An Internet bot is a piece of automated software that uses what is known as “spidering” to continually search the Web at extraordinarily high speeds and gather data. A bot can be programmed to repetitively search the Internet for the URLs of comment sections of websites and blogs and gather all the URLs into a database. Then a spammer can easily post spam messages to all the comments sections in the database.

Don’t be quick to casually dismiss the harm comment spam can do to your blog. You may think readers will recognize it for what it is and ignore it. But spam almost always includes links, and those links are the source of the harm to your blog. Google’s search algorithm, for example, takes a dim view of spam links, wherever they appear on a website or a blog, and your blog will appear much farther down the list in a Google search.

What’s more, spam comments send the same bad message to your readers as sporadic posting does. They’ll likely conclude you’re not much interested in maintaining a good blog. They also might conclude that the comments section doesn’t matter to you. Once you lose readers, they don’t come back.

Moderating your comment section is the best (although most laborious) way to keep spam off your blog. But there are a few other things you can do if you decide not to moderate.

Akismet is widely considered one of the best plug-ins to fight spam on WordPress.
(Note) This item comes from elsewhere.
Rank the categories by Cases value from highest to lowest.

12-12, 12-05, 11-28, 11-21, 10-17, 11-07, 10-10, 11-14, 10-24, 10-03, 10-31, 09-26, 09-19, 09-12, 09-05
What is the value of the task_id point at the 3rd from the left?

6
Other blogging platforms, such as Blogger and Tumblr, are much less effective in blocking spam.

Add-On Software for Managing Comments

Many websites and bloggers either use special software to manage comments, or route comments through a comment management website.
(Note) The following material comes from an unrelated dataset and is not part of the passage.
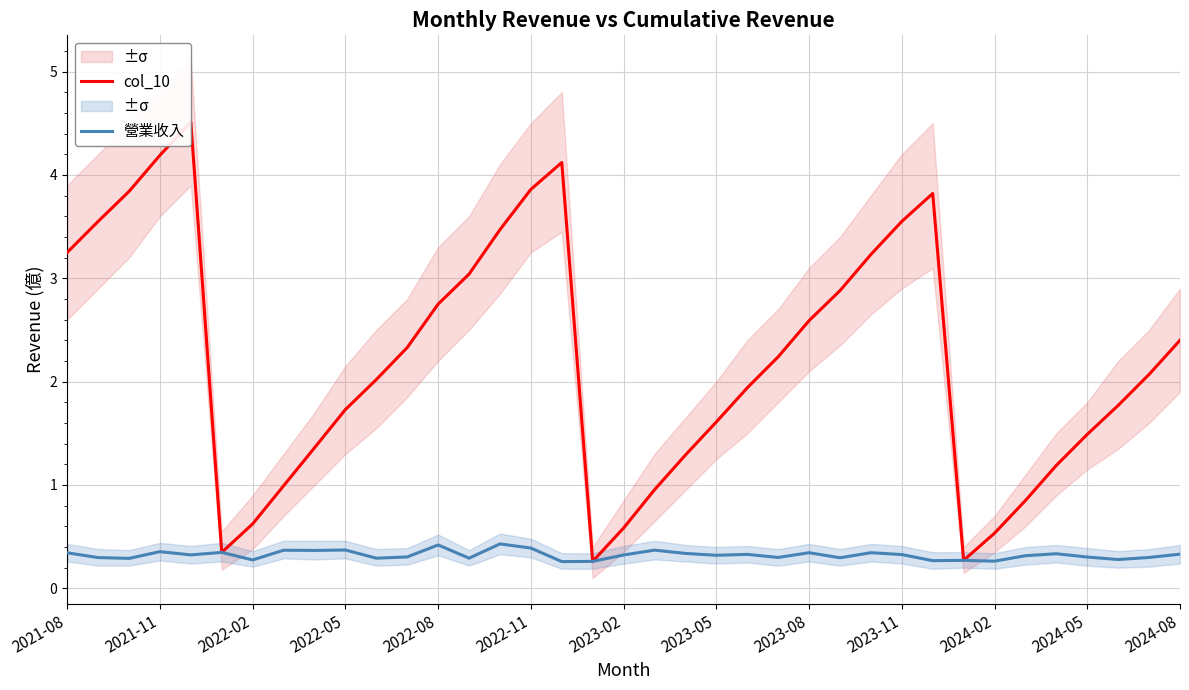

The 營業收入 series shows 0.4 at 2022-11. True or false?

True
The best comment management website is disqus.com, which calls itself “the web’s community of communities.” Disqus is free, and it provides a clean, powerful comment system that can be added to Blogger, WordPress, Tumblr, or any other website. It allows you to authorize multiple comment moderators, and easily allows a blogger to share all comments on social media sites, including Facebook and Twitter.

The comment management website web.livefyre.com is new and has many of the same features. Both have spam filters. The comments management website intensedebate.com gives you the option to be notified by email when someone else comments. It also has the strongest spam filter of the three.

Conversations beyond the Comments Section

In announcing that popularscience.com was shutting off its comments section, online content director Suzanne LaBarre gave readers alternatives. “There are plenty of other ways to talk back to us, and to each other,” she wrote. “Through Twitter, Facebook, Google+, Pinterest, livechats, email, and more.”

Northeastern University’s Dan Kennedy said he is finding that the most interesting comments on his blog post now come not from the comments sections, but from social media. Kennedy has a Facebook account set to “public,” and said, “I post a link back to my blog on Facebook, and I get many more comments and higher-quality comments.”

He speculated as to why.

“Facebook does require real names,” he notes. “And I think people are in a different mood when they’re on Facebook. ‘Here’s a picture of a cat.’ ‘My wife and I just had a nice dinner at a new restaurant.’ People aren’t in sociopathic mode on Facebook.”

Relying on Facebook, however, does give him pause, noting that there are “dangers we don’t even understand in turning over a big part of our platform to a huge corporation that has its own agenda.”

Discussion

  1. Why do you think people are motivated to comment on a blog post?
  2. Discuss which members of the class read comment sections and which don’t. Do those who read these sections tend to comment more often?
  3. At the beginning of the chapter, we list five options for managing (or not managing) comments. Divide the class into five groups and assign one option to each. Have each group argue why its option is best.
  4. Review the blog comments on a widely read news blog in your area. Discuss the nature of the comments. Are most useful? Are they inflammatory, intelligent, crude, thoughtful, or all of these?

Exercise

Find five blogs you like about topics in which you are interested. Submit a comment at each, then follow the comments section for several days to see what responses your comment gets.